🤖 AI Summary
Conventional Lyapunov-based methods struggle to verify incremental input-to-state stability (δISS) in reinforcement learning (RL) due to the inherent non-smoothness and unboundedness of value functions.
Method: This paper introduces a novel analytical framework that employs the reward function—as opposed to a Lyapunov function—as the test function. By constructing reward functions exhibiting exponential-decay Lipschitz continuity and adversarial Hölder continuity, we establish a rigorous equivalence between δISS and RL-style value function regularity.
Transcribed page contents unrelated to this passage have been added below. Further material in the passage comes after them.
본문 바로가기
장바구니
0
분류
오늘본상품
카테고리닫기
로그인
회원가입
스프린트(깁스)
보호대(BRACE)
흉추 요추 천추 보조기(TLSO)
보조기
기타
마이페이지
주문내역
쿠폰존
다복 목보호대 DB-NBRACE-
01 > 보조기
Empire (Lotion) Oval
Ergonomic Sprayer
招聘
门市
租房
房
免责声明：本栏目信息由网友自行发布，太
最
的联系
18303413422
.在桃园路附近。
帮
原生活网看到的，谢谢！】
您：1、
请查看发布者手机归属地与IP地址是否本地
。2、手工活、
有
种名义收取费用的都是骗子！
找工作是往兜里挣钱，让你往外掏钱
Contribution/Results: Our approach overcomes classical Lyapunov requirements—namely smoothness, boundedness, and positive definiteness—enabling δISS certification under bidirectionally unbounded and non-smooth rewards. Experiments demonstrate that δISS can be verified directly on policy-closed-loop systems without explicit Lyapunov construction, offering a new paradigm for stability analysis of learning-based control systems.
📝 Abstract
This paper presents a novel framework for analyzing Incremental-Input-to-State Stability ($δ$ISS) based on the idea of using rewards as "test functions." Whereas control theory traditionally deals with Lyapunov functions that satisfy a time-decrease condition, reinforcement learning (RL) value functions are constructed by exponentially decaying a Lipschitz reward function that may be non-smooth and unbounded on both sides. Thus, these RL-style value functions cannot be directly understood as Lyapunov certificates. We develop a new equivalence between a variant of incremental input-to-state stability of a closed-loop system under given a policy, and the regularity of RL-style value functions under adversarial selection of a Hölder-continuous reward function. This result highlights that the regularity of value functions, and their connection to incremental stability, can be understood in a way that is distinct from the traditional Lyapunov-based approach to certifying stability in control theory.